How to Switch Off and Shut Out

1.   Before you leave for your vacation

  • Finish any pending assignments or projects
  • Hand-over any ongoing work to a colleague with a detailed explanation for how to handle emergencies.
  • Give your manager and the colleague who will be handling your work copies (hard or soft) of any information or documents they might need in your absence.
  • Set-up your out-of-office notification on your email.


2.  While on Holiday

  • It is difficult for most of us to resist the temptation of checking emails and responding to them, especially with the increased connectivity of today’s work.
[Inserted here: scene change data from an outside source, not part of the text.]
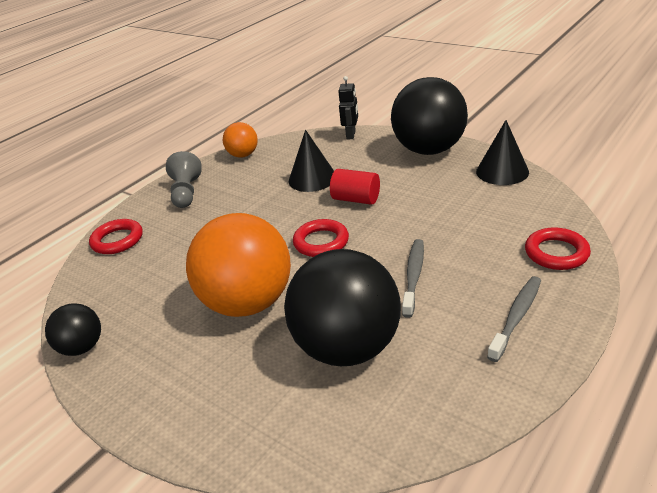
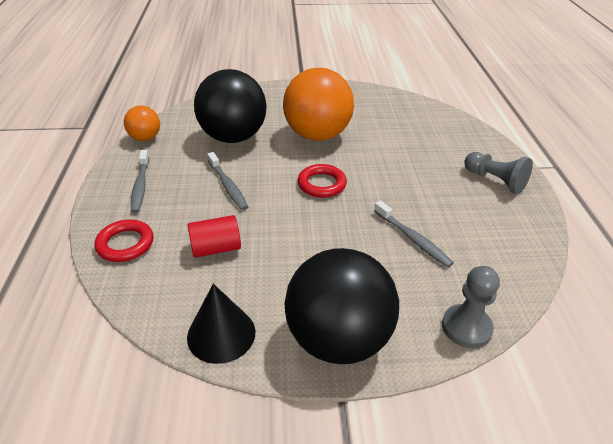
camera: 135 degrees right, 5 degrees up
black ball [45,303,101,356] -> none
red ring [89,219,143,254] -> none
orange ball [223,122,258,158] -> orange ball moved to [124,106,160,141]
black cone [289,130,334,192] -> grey toothbrush [374,201,454,267]
red cylinder [330,169,380,205] -> red cylinder moved to [187,215,241,258]
black robot [338,76,358,139] -> grey pawn [442,266,500,348]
But your holiday is the time you recharge your body and mind. Research has shown that people who take time to relax and spend time on enjoyable activities are more productive and successful. So think of your holiday as an investment that enables you to do better.
  • Disconnect your work e-mail service completely. If you cannot, set it up so that it is not on automatic push notification but only collects e-mails at certain times of the day.
  • Give yourself an hour each day to handle work. The exact time will depend on the time zone you are in, but whatever the time, do not opt for checking your work emails first thing in the morning!
  • If you have a personal phone number in addition to your work phone, leave your work phone at home and check it only during the hour you’ve allocated for work. If not, try to not answer work calls. I know it’s difficult, but it can be done with a bit of willpower!

3. Your Holiday Schedule

  • Many of us do not plan our holidays nor do we think about how our days will be like. We simply… go on holiday! If you are to get the most from your time away from work, you need to have a few strategies in place to recharge.
  •  Start your day on a positive note. Don’t rush to check emails or work when you wake up. In fact, don’t rush to do anything when you wake up. Take time to enjoy the easier pace by doing things you enjoy. Even the simple act of sipping your coffee or tea quietly can have a significant positive impact on your overall wellbeing.
  • Be Present. Many people allow their minds to dwell on work while on holiday. Push a mental brake and focus your mind on the moment so that you can fully enjoy being with your family and/or friends without the ghost of work haunting the back of your mind.
  • Unwind. Take time at the end of each day to reflect back on the day and to unwind. For many people, the end of the day is ‘shower and sleep’ or simply ‘sleep.’ Take at least 30 minutes to sit quietly and unwind at the end of the day before you sleep. You will sleep better and feel better when you wake up.
  •  Don’t be a slave to others. For many, going back home means having to meet family obligations and endless invitations that seem only to exhaust us. Family is important, but it needn’t become an hectic cycle of dinners, lunches and get-togethers. If you have an extended family, plan on one or two occasions where you can bring them all to fulfill your obligation and devote the rest of your time to your immediate family and close friends.